I still do not have the answer on how we will do this. All I do know is that we are trying to do it all together. We are having faith in one another to carry what we cannot. We are honoring the man we all held so dear to our hearts. What else is there? It is beyond painful. But how saddened he would be should we let this time of his pass without a celebration. So we will not let it pass unnoticed. All of the broken hearts will come together to try and fill an un-fillable void. All our broken hearts will pull together to create a beautiful mosaic of love left in pieces. Those young ones and littles will use their magic to pull us through without an ounce of realization of the power they hold to heal. We will look to them and cling to them to guide us with their innocence and beauty. And they will. Because God gave them to us to provide us the hope and faith He instilled in them.
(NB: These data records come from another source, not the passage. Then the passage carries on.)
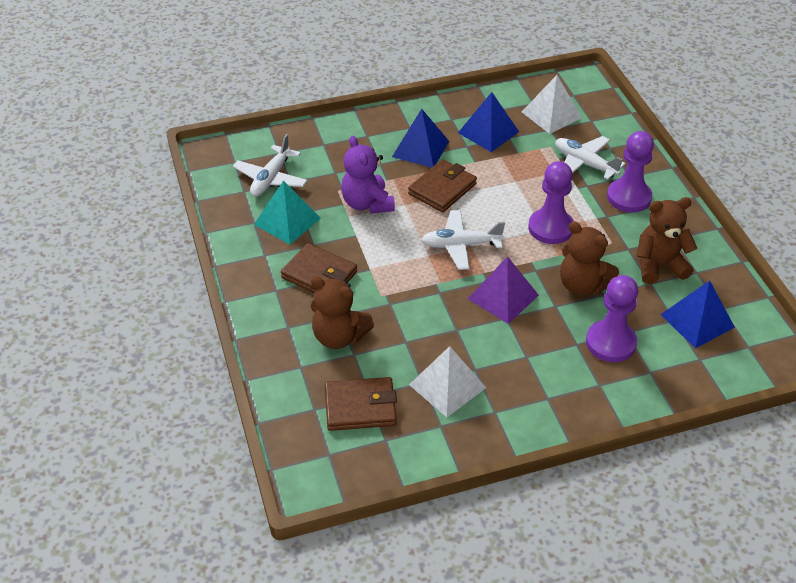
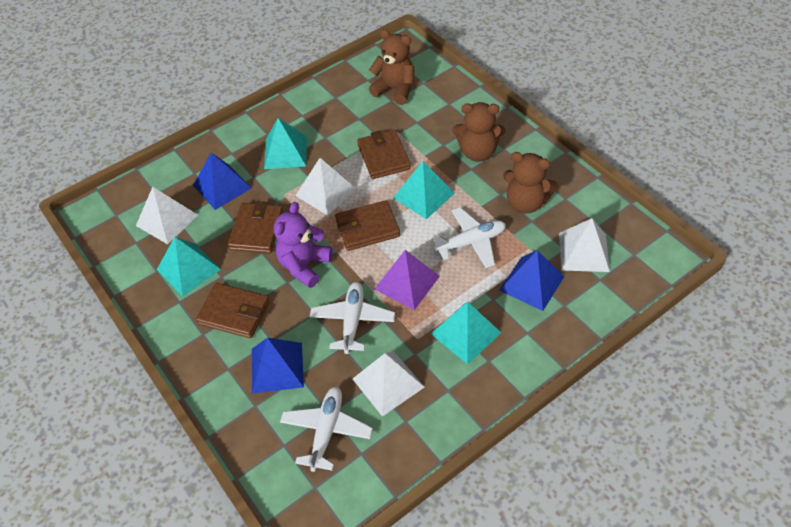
brown wallet: 3 -> 4
purple pawn: 3 -> 0
turquoise pyramid: 1 -> 4
white pyramid: 2 -> 4

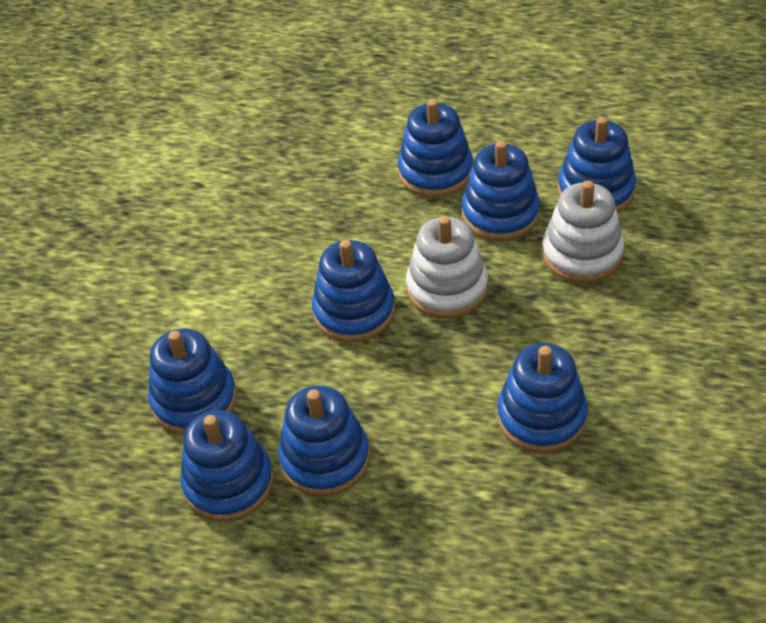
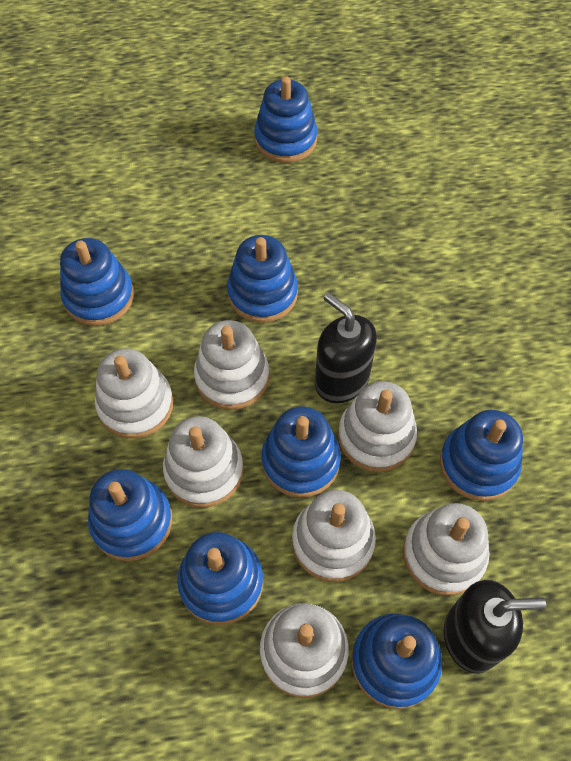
black soap dispenser: 0 -> 2
white stacking toy: 2 -> 7

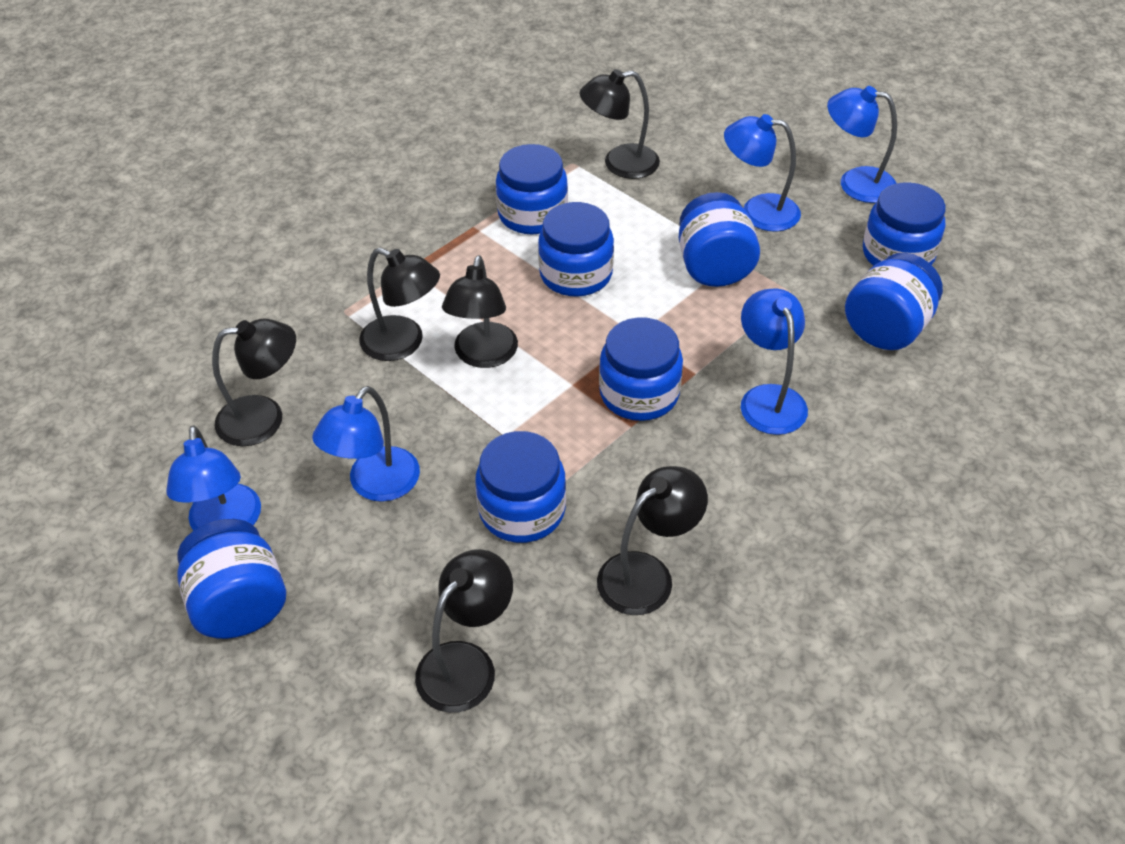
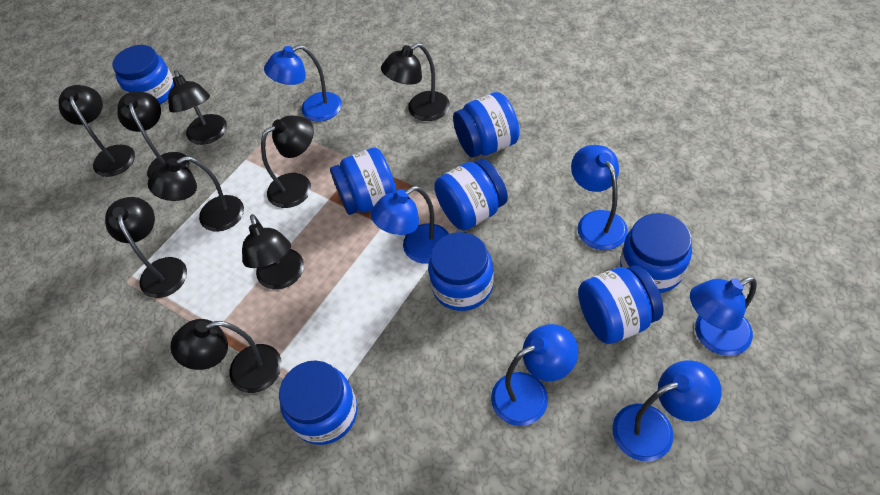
black lamp: 6 -> 9
blue lamp: 5 -> 6

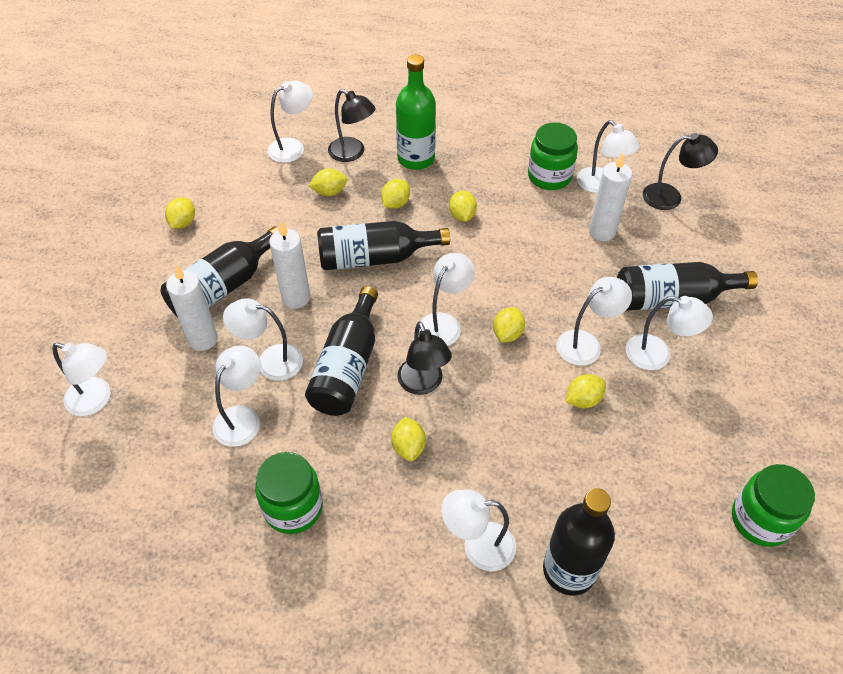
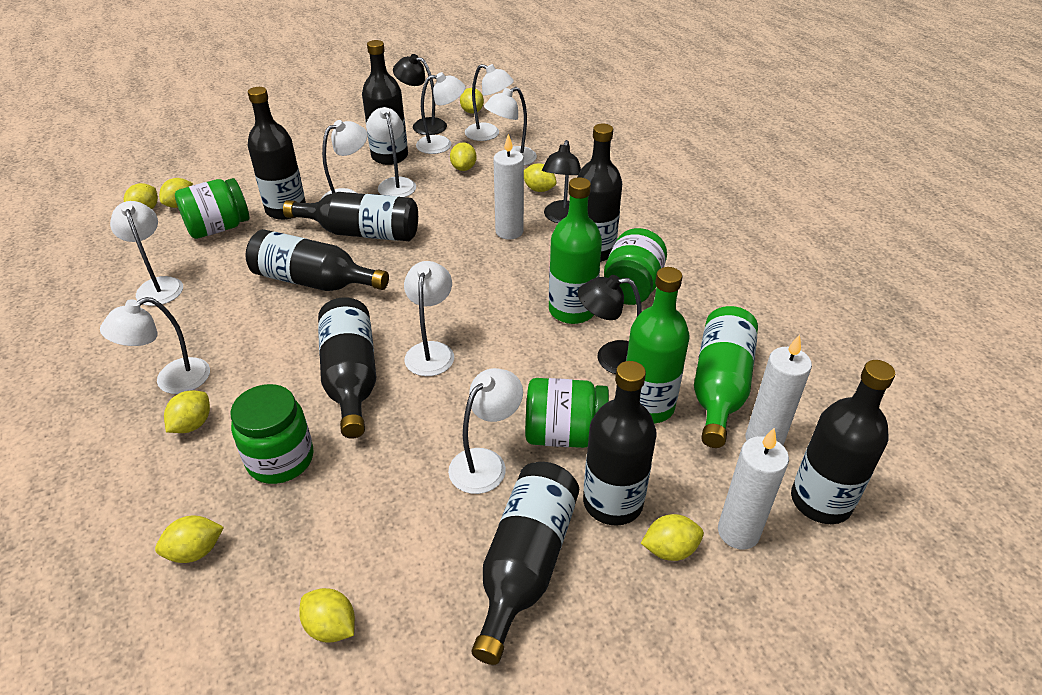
black bottle: 5 -> 9
green bottle: 1 -> 3
green jar: 3 -> 4
yellow lemon: 7 -> 9

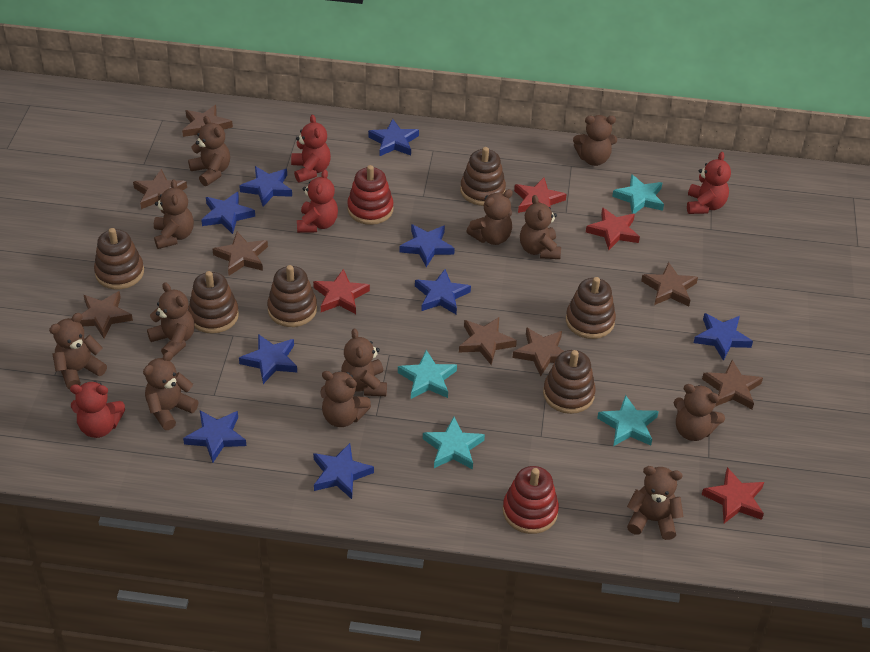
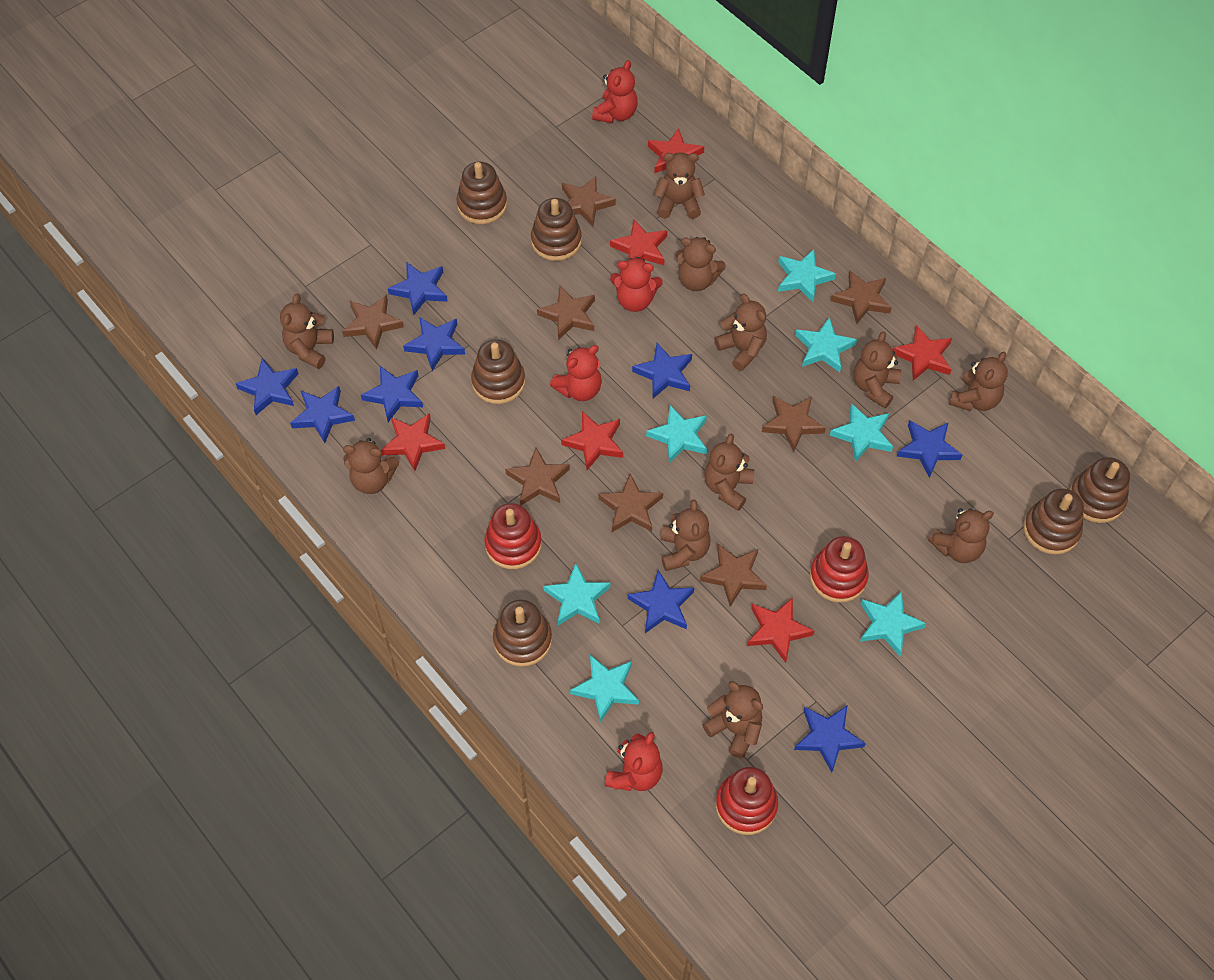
brown teddy bear: 12 -> 11
red stacking toy: 2 -> 3
red star: 4 -> 6
turquoise star: 4 -> 7

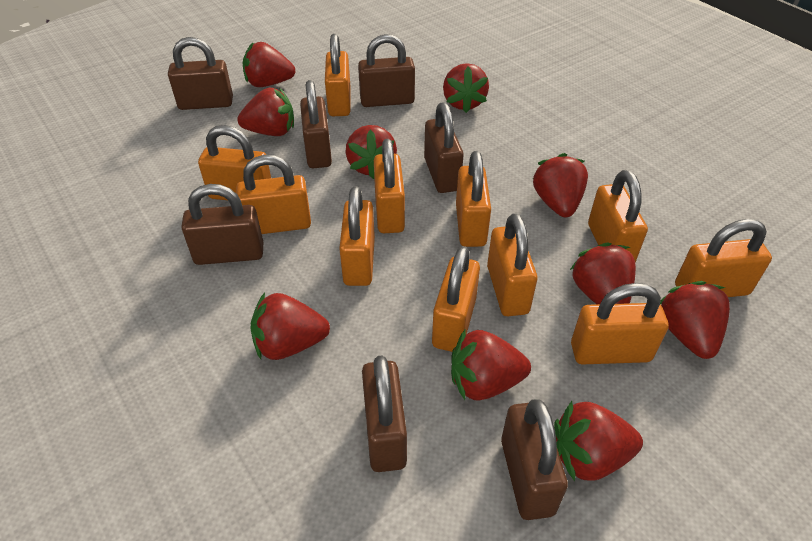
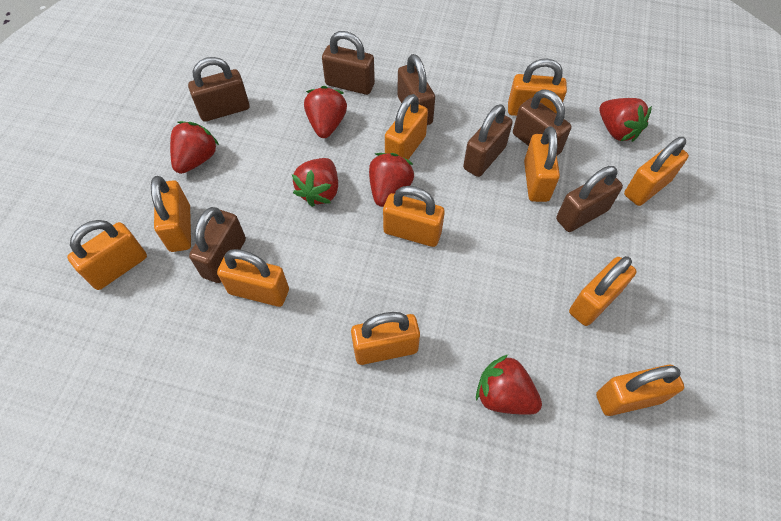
red strawberry: 10 -> 6

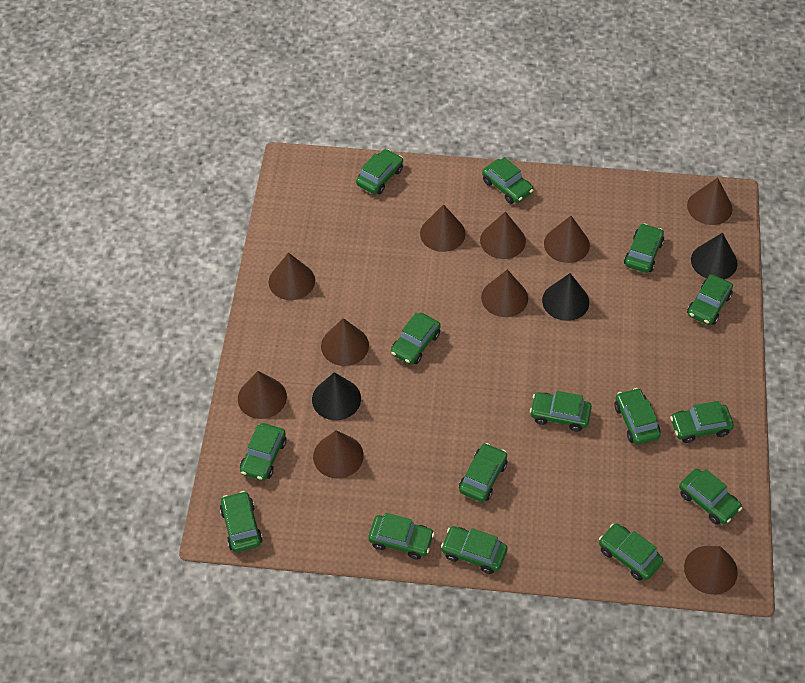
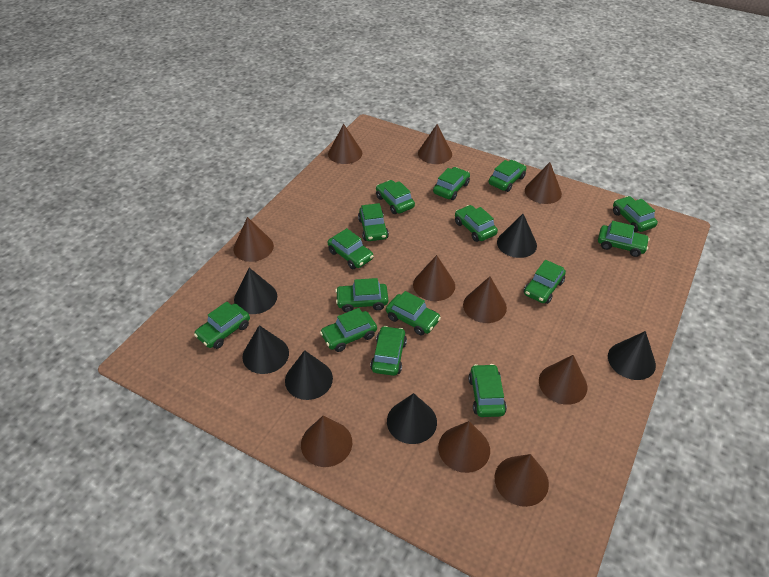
black cone: 3 -> 6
I shall ask for prayers and guidance for the upcoming milestone. Thank you for coming with me ~ And never allowing me to find myself alone in these thoughts. May the peace of the Lord that surpasses all understanding wash over you today and always. JHW

Published by jhamilton

I survived grief and evolve often. I started this page as a journal through my grief process after then losing a husband. 4.5 years later I am changing everything to reflect the evolution of my life away from that grief.

One thought on “Just Time

  1. I love you baby mama. And it was 29 that bothered me, not 30. 29, the last of my 20s. By 30 I would be expected to have accomplished something, but 29 was the last year I could still get away with being immature. One more year before the twilight of “real” adulthood would set in and I’d be expected to be an upstanding, responsible adult. Oh little did they know that was never to happen. Not at 30, not at 50, and not yet at 57. Yet time marches on irreverent as ever. And I have still not become a grown up and I probably never will. Well, till I look in the mirror. But I don’t know who that old lady is.